The other Tolkien artifact I found that struck me was a map of Middle Earth I had bought at some point, a big glossy spread folded like a highway map and tucked in a card-stock cover. It certainly wasn't as beautiful as Michael Kaluta's calendar, looking more like standard decorative art assembled to indulge a consumer fan base, but it's full of information -- exactly the thing to hook us fanboys -- and this is what drove me to stick it in my suitcase to take back with me to Brooklyn. This map had an interior, a network of references and entry points, constellations of associations and emotions encoded into place names. It made me want to go back to that world.

I'm very lucky, in this regard, that Peter Jackson's The Hobbit: An Unexpected Journey is coming out in fourteen days. I might have picked up the books anyway, but with this film coming into view on the horizon, it's like Middle Earth is beckoning me back, promising a festival in my honor. Jackson did an exceptional job of giving life to that world, better than any of us expected, and when I saw his Fellowship of the Ring back in 2001, I felt like I had already met the characters on the screen and already visited those places he had brought to life.
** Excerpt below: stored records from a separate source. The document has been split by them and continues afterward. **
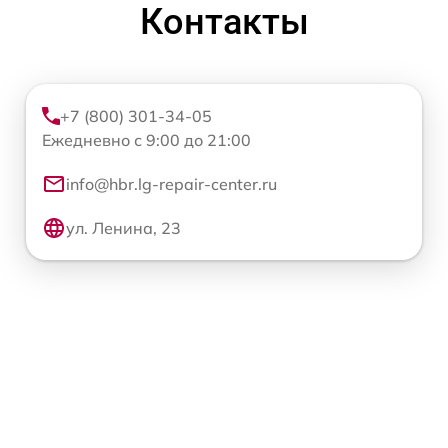
Контакты
+7 (800) 301-34-05
Ежедневно с 9:00 до 21:00
info@hbr.lg-repair-center.ru
ул. Ленина, 23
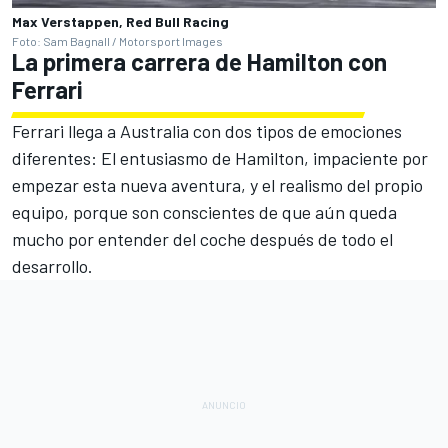
Max Verstappen, Red Bull Racing
Foto: Sam Bagnall / Motorsport Images
La primera carrera de Hamilton con
Ferrari
Ferrari llega a Australia con dos tipos de emociones
diferentes: El entusiasmo de Hamilton, impaciente por
empezar esta nueva aventura, y el realismo del propio
equipo, porque son conscientes de que aún queda
mucho por entender del coche después de todo el
desarrollo.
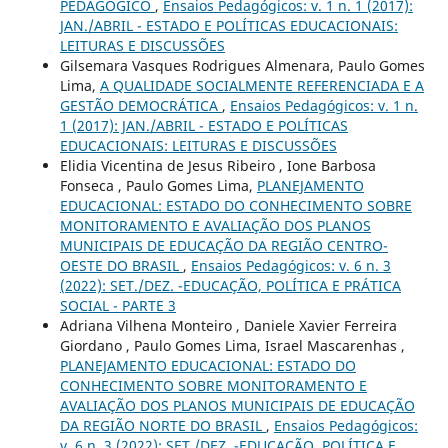
PEDAGÓGICO
,
Ensaios Pedagógicos: v. 1 n. 1 (2017):
JAN./ABRIL - ESTADO E POLÍTICAS EDUCACIONAIS:
LEITURAS E DISCUSSÕES
Gilsemara Vasques Rodrigues Almenara, Paulo Gomes
Lima,
A QUALIDADE SOCIALMENTE REFERENCIADA E A
GESTÃO DEMOCRÁTICA
,
Ensaios Pedagógicos: v. 1 n.
1 (2017): JAN./ABRIL - ESTADO E POLÍTICAS
EDUCACIONAIS: LEITURAS E DISCUSSÕES
Elidia Vicentina de Jesus Ribeiro , Ione Barbosa
Fonseca , Paulo Gomes Lima,
PLANEJAMENTO
EDUCACIONAL: ESTADO DO CONHECIMENTO SOBRE
MONITORAMENTO E AVALIAÇÃO DOS PLANOS
MUNICIPAIS DE EDUCAÇÃO DA REGIÃO CENTRO-
OESTE DO BRASIL
,
Ensaios Pedagógicos: v. 6 n. 3
(2022): SET./DEZ. -EDUCAÇÃO, POLÍTICA E PRÁTICA
SOCIAL - PARTE 3
Adriana Vilhena Monteiro , Daniele Xavier Ferreira
Giordano , Paulo Gomes Lima, Israel Mascarenhas ,
PLANEJAMENTO EDUCACIONAL: ESTADO DO
CONHECIMENTO SOBRE MONITORAMENTO E
AVALIAÇÃO DOS PLANOS MUNICIPAIS DE EDUCAÇÃO
DA REGIÃO NORTE DO BRASIL
,
Ensaios Pedagógicos:
v. 6 n. 3 (2022): SET./DEZ. -EDUCAÇÃO, POLÍTICA E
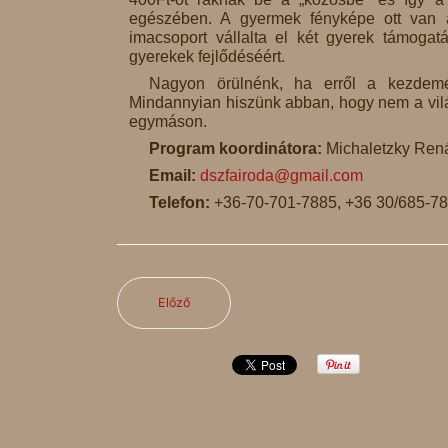
egészében. A gyermek fényképe ott van a
imacsoport vállalta el két gyerek támoga
gyerekek fejlődéséért.
Nagyon örülnénk, ha erről a kezdemé
Mindannyian hiszünk abban, hogy nem a vilá
egymáson.
Program koordinátora:
Michaletzky Ren
Email:
dszfairoda@gmail.com
Telefon:
+36-70-701-7885, +36 30/685-7
Előző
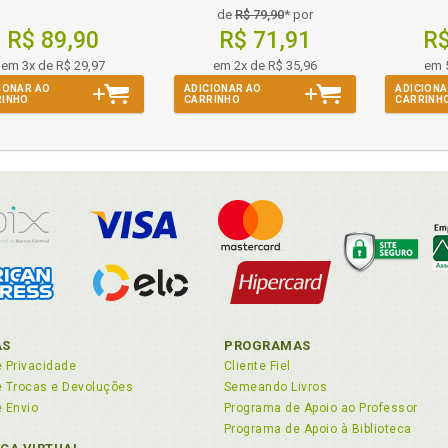
de
R$ 79,90
* por
R$ 89,90
R$ 71,91
R$
em 3x de R$ 29,97
em 2x de R$ 35,96
em 
IONAR AO
ADICIONAR AO
ADICIONA
RINHO
CARRINHO
CARRINH
AS
PROGRAMAS
e Privacidade
Cliente Fiel
de Trocas e Devoluções
Semeando Livros
e Envio
Programa de Apoio ao Professor
Programa de Apoio à Biblioteca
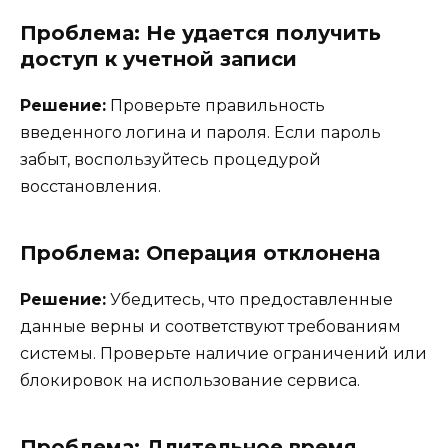
Проблема: Не удается получить
доступ к учетной записи
Решение:
Проверьте правильность
введенного логина и пароля. Если пароль
забыт, воспользуйтесь процедурой
восстановления.
Проблема: Операция отклонена
Решение:
Убедитесь, что предоставленные
данные верны и соответствуют требованиям
системы. Проверьте наличие ограничений или
блокировок на использование сервиса.
Проблема: Длительное время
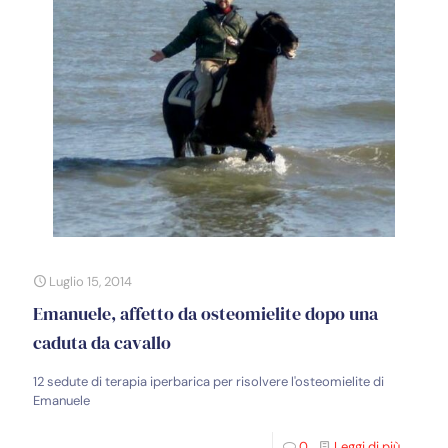
Luglio 15, 2014
Emanuele, affetto da osteomielite dopo una
caduta da cavallo
12 sedute di terapia iperbarica per risolvere l'osteomielite di
Emanuele
0
Leggi di più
It's hard to believe it was that long ago. As Frodo left Bag End with the Ring in Jackson's adaptation, so I was leaving that home in Collegeville -- the same home that my mom's finally moving out of -- for my first year in college. Like Frodo, that was the end of my time as a steady resident of that particular household. For the past 11 years, I've been making new homes in new cities, carrying the wisdom of that old house with me into each new community. And mom is finally leaving that house, too, just as Bilbo is leaving The Shire in another Tolkien adaptation. It's uncanny how our lives and our stories echo one another.

So now, suddenly, I'm back to drawing and painting a little bit. More importantly, I'm back to reading Tolkien's stories, for the first time since I was 12... I started The Hobbit and The Fellowship of the Ring simultaneously, intending to get through the first third of the former book before the movie comes out on December 14th (it turned out to be a very easy goal). Every night, before I go to bed, I feel those stirrings again -- the feeling of safety and habitation, as if my apartment was a little Hobbit hole in the Shire, and simultaneously, I feel a sense of displacement, like I'm lost in the great landscape of my own life, separated from the comforts of a childhood home. Both of those feelings resonate through these Tolkien books, alternating and colliding in my sentimental brain.

It's great that I can go back to the world of Middle Earth so easily. That's one of the great comforts of an imaginary universe... you can pick up the book, and you'll go right back there, to whatever degree you can abandon yourself to the story. My real childhood home, that house in Collegeville, won't be so easy to return to once somebody else owns it. As with Bilbo and Frodo when they left the Shire, I'll always hereafter be a stranger there. That home isn't an open door, eternally waiting for me in case I need to go back to being a sheltered 12-year-old fantasy nerd again. Rather, it's the bank of a river that I've had to cross on the way to kingdoms where I've had larger parts to play.

So, instead of counting on that home being there, a site for escape and nostalgia, it's up to me to carry it with me into the new homes that I create... my encampments and conquests in the strange land of adulthood, this new fantasy where I've lost myself once again.